Week3

Week №3 Report: Outfit Predict #

Implemented MVP features #

  1. Possibility to upload images of your clothes from the wardrobe.
  1. Possibility to view uploaded images from your wardrobe
  1. Possibility to get best outfits based on your wardrobe (Core Idea of this project)

Summary: The MVP currently contains the core functionality of our project: finding best outfits with items from your wardrobes. For future improvements, we will improve the user interface, try different models (for detection and embeddings), add more features (such as finding outfits based on filters).

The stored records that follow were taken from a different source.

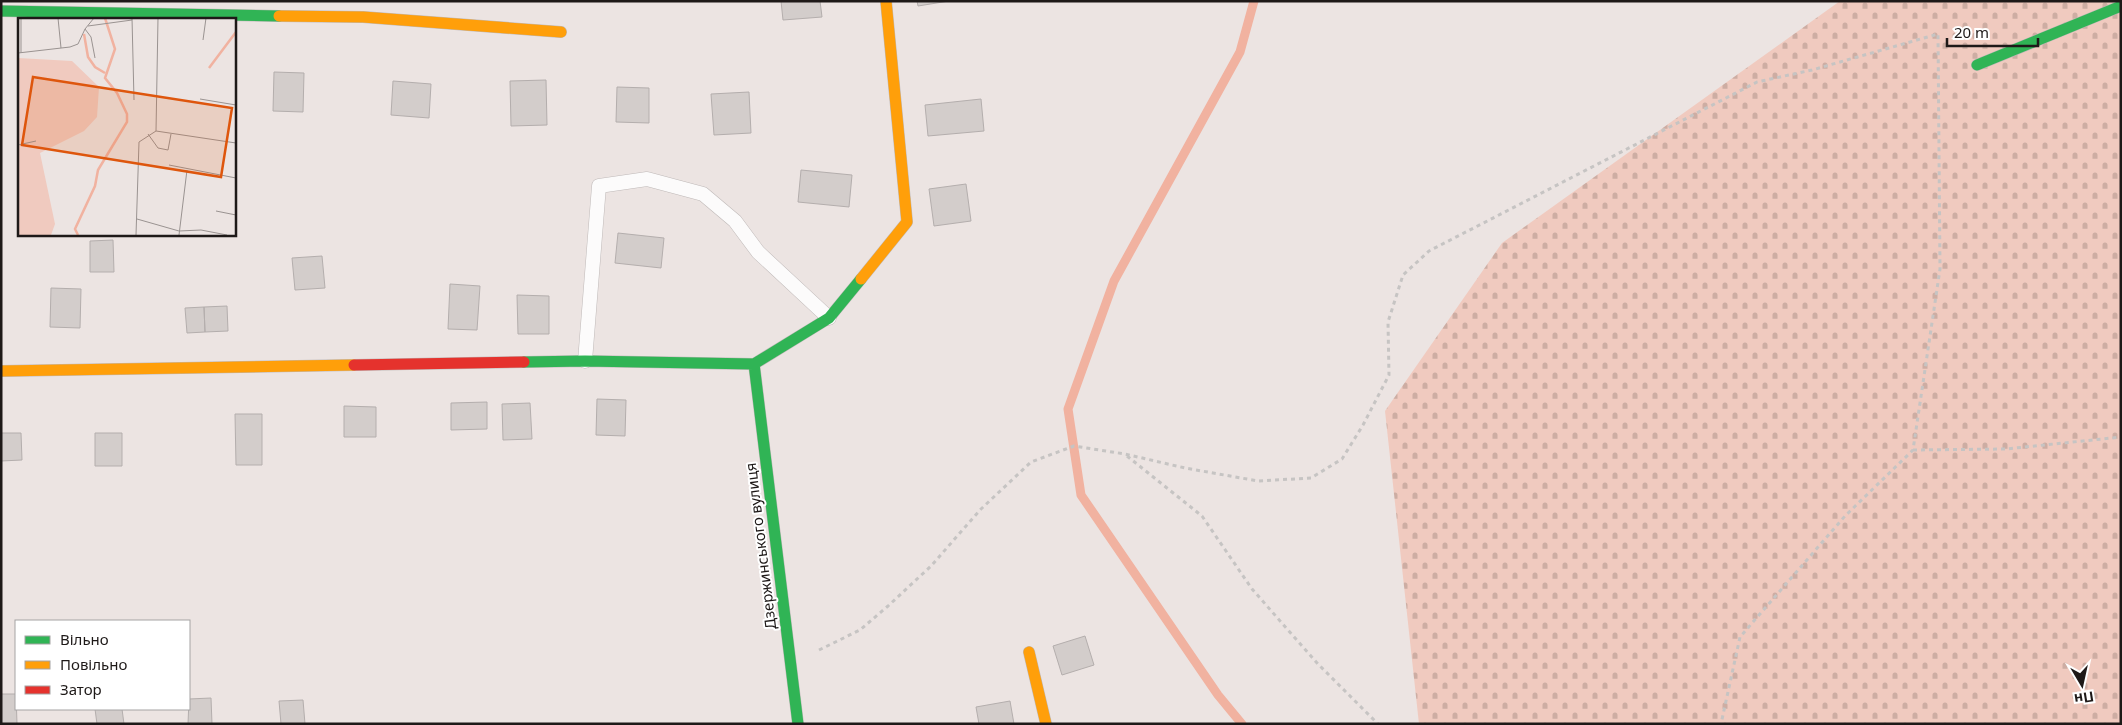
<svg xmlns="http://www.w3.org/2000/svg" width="2122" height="725" font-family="'Noto Sans',sans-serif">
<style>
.cemetery{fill:url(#cemetery-stones)}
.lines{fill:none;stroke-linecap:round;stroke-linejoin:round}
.stream{stroke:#f1b2a0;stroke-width:9}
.building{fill:#d3cdcb;stroke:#b4aead}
.lane-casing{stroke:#bfb9b8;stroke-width:15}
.fast-casing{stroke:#bfb9b8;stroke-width:12}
.slow-casing{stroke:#bfb9b8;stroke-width:12}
.jam-casing{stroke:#bfb9b8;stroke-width:12}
.path{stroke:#c6c4c3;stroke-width:3;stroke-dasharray:4 4;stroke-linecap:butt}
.lane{stroke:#fcfbfb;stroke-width:14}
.fast{stroke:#30b455;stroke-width:11}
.slow{stroke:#ff9f0a;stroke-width:11}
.jam{stroke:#e5322d;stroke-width:11}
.labels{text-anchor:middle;stroke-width:4;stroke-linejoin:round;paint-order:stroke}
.street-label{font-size:15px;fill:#1e1918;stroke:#fff}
.inset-river{fill:none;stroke:#f1b2a0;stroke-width:2.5}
.inset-road{fill:none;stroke:#9a9391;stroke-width:1}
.view{fill:#de560d;fill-opacity:0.15;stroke:#de560d;stroke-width:2.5}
.inset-edge{fill:none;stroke:#1e1918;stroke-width:2.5}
</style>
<defs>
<pattern id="cemetery-stones" width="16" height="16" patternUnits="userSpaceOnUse" patternTransform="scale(1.25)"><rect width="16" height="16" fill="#f0cabf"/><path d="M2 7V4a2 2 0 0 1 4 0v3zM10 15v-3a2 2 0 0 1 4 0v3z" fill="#cdada3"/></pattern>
</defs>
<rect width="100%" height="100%" fill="#ece4e2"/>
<path class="cemetery" d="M1840 1H2121V724H1419L1385 411 1502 243Z"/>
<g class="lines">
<path class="stream" d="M1242 724 1218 695 1081 495 1068 409 1114 281 1240 52 1254 1"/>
</g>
<path class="building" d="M781 1H820L822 17 783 20Z
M917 1H949L918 6Z
M274 72 304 73 303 112 273 111Z
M546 80 547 125 511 126 510 81Z
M393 81 431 84 429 118 391 115Z
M617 87 649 88V123L616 122Z
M749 92 751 133 714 135 711 94Z
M981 99 984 131 928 136 925 105Z
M801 170 852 175 849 207 798 202Z
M966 184 971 221 934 226 929 189Z
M618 233 664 238 661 268 615 263Z
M113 240 114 272H90V241Z
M322 256 325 288 295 290 292 258Z
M450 284 480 286 477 330 448 329Z
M51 288 81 289 80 328 50 327Z
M517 295 549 296V334H518Z
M227 306 228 331 205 332 204 307Z
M204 307 205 332 187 333 185 308Z
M597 399 626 400 625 436 596 435Z
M487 402V429L451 430V403Z
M530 403 532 439 503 440 502 404Z
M344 406 376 407V437H344Z
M235 414H262V465H236Z
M1 433H21L22 460 1 461Z
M95 433H122V466H95Z
M1085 636 1094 665 1062 675 1053 646Z
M1 694H16L17 724H1Z
M211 698 212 724H188L189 699Z
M303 700 305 724H281L279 701Z
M1010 701 1014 724H979L976 707Z
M95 709H122L124 724H97Z"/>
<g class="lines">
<g class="lane-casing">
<path id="lane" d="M585 361 599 186 647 179 703 194 735 221 758 252 829 318"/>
</g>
<g class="fast-casing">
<path id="fast" d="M1 11 279 16
M1977 65 2121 6
M524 362 585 361 754 364 829 318 861 279
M754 364 798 724"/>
</g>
<g class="slow-casing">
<path id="slow" d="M279 16 363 17 561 32
M861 279 907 222 886 1
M1 371 354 365
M1029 652 1046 724"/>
</g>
<g class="jam-casing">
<path id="jam" d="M354 365 524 362"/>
</g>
<path class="path" d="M1913 450 2006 449 2121 437
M1127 456 1202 516 1252 589 1318 664 1378 724
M819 650 860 630 888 606 931 566 981 509 1031 462 1074 446 1125 454 1185 468 1258 481 1311 478 1342 459 1363 425 1389 375 1388 322 1403 275 1429 251 1757 82 1812 70 1938 34 1940 269 1913 450 1845 516 1740 637 1721 724"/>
<use href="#lane" class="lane"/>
<use href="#fast" class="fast"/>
<use href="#slow" class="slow"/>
<use href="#jam" class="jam"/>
</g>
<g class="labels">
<g class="street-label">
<text transform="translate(761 546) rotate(-97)" y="5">Дзержинського вулиця</text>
</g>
</g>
<g transform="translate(18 18)">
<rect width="218" height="218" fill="#ece4e2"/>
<path d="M0 40 54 43 81 69 79 99 66 113 22 135 37 206 33 217H0Z" fill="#f0cabf"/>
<path class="inset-river" d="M66 16 70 39 77 49 87 55M191 50 218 14M60 217 57 211 77 168 80 152 109 104V96L99 75 87 60 97 31 87 0"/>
<path class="inset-road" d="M3 0V35M40 0 43 30M76 0 67 11 73 19 77 40M114 0 116 82M70 8 114 2M185 22 188 0M0 35 52 29 60 26 67 11M182 81 218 87M138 113 140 0M130 116 140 130 150 132 153 116M0 127 18 123M151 147 218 160M198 193 218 197M119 201 161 213 183 212 209 217M118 217 121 124 138 113 218 125M161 217 169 152"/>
<path class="view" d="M15 59 214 90 203 159 4 127Z"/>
<rect width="218" height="218" class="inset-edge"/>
</g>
<rect width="2122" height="725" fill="none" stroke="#1e1918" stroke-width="5"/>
<rect x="15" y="620" width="175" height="90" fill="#ffffff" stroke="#a5a3a3"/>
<rect x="25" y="636" width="25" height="8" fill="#30b455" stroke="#a5a3a3"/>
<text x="60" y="645" font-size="15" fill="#1e1918">Вільно</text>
<rect x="25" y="661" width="25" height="8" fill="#ff9f0a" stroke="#a5a3a3"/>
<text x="60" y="670" font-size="15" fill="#1e1918">Повільно</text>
<rect x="25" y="686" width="25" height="8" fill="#e5322d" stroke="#a5a3a3"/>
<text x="60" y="695" font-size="15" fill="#1e1918">Затор</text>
<g transform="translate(2082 685) rotate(171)" stroke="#ffffff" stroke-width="4" paint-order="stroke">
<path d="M0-4L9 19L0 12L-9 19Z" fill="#1e1918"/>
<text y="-8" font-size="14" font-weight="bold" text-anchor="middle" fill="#1e1918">Пн</text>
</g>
<path d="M1947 38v8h91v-8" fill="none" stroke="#1e1918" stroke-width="2.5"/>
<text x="1954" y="38" font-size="15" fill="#1e1918" stroke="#ffffff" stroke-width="4" paint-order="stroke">20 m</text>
</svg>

Demonstration of the working MVP #

ML #

  • Link to the training code
  • Links to the initial model artifacts
  • Training the model: We firstly downloaded a dataset from kaggle called - ‘Colorful-Fashion-Dataset’ which consists of ~6000 images with bounding boxes on each clothing item. Then we formatted this dataset according to the Ultralytics dataset format. After that, we fine tuned the already pre-trained YOLO v11 model on this dataset. Our model uses default hyperparameters for making predictions, as their balance perfectly between precision and recall. Our model needs only the image as parameter to make predictions of bounding boxes for clothing items.

Internal Demo #

  • From the demo we have identified that we need to improve the visual part of our project. We plan to make it black-and-white and adapt to the current fashion store’s style.
  • We also noticed the need for developing authentication for the user, as different users have different wardrobes.
  • In the demonstration our model suggested wearing ‘Sunflower’ as a part of the outfit. We found out the reason for the bag: The embeddings model which we used - ‘CLIP’ - have very low performance on differentiating images. Therefore, the embeddings produced by this model could not efficiently describe the images. The similarity score on which we perform suggestions ranking are directly computed from embeddings, and therefore, the embedder model directly influences our performance. We already point out better solutions - such as ‘Dino V2’ and ‘Fashion Clip’, which has much better performance. We plan to incorporate these models next week.

Weekly commitments #

Individual contribution of each participant

  • Bulat Sharipov: Defined which tasks to complete this week. Distributed the tasks for team members. Provided notes from internal demonstration and identified future steps. Wrote the report, updated README and added a logo. Link to commit
  • Artyom Grishin: Synthesized feedback from this week customer development(MVP), provided hypotheses for the next features in our project ( Link). Provided hypotheses for features based on product analogues ( Link).
  • Victor Mazanov: Refined questions for customer development process. Conducted this week customer development. Link
  • Dinar Yakupov: Created design-prototypes for pages of user’s wardrobe, outfit predictions, updated the main page. Developed the frontend application for aforementioned pages. Link to commit
  • Remal Gareev: Update backend, added migrations, deployed the project. Link to commit
  • Danil Fathutdinov: Uploaded training scripts, updated the search algorithm. Link to commit

Plan for the next week

  • Incorporating new models for creating embeddings. Evaluating the models against similar images and different images, so that similar clothes are close, and non-clothes images are far away from clothes images.
  • Creating authorization: developing frontend page and backend endpoints.
  • Updating the backend so that it is possible to delete images from databases. (Currently we can only add and edit).
  • Updating frontend for printing the errors that could be produced by backend.
  • Developing possibility to choose only a subset of clothes from the wardrobe to make outfit predictions.
  • Possibility to filter outfit searches by gender (i.e. showing clothes for girls only).
  • Possibility to filter outfit based on styles (i.e. casual, official).
  • Possibility to filter outfit based on dominated color on the outfit (i.e. yellow outfits).
  • Possibility to download outfit images.
  • Customer development.

Confirmation of the code’s operability # #

We confirm that the code in the main branch:

  • In working condition.
  • Run via docker-compose (or another alternative described in the README.md).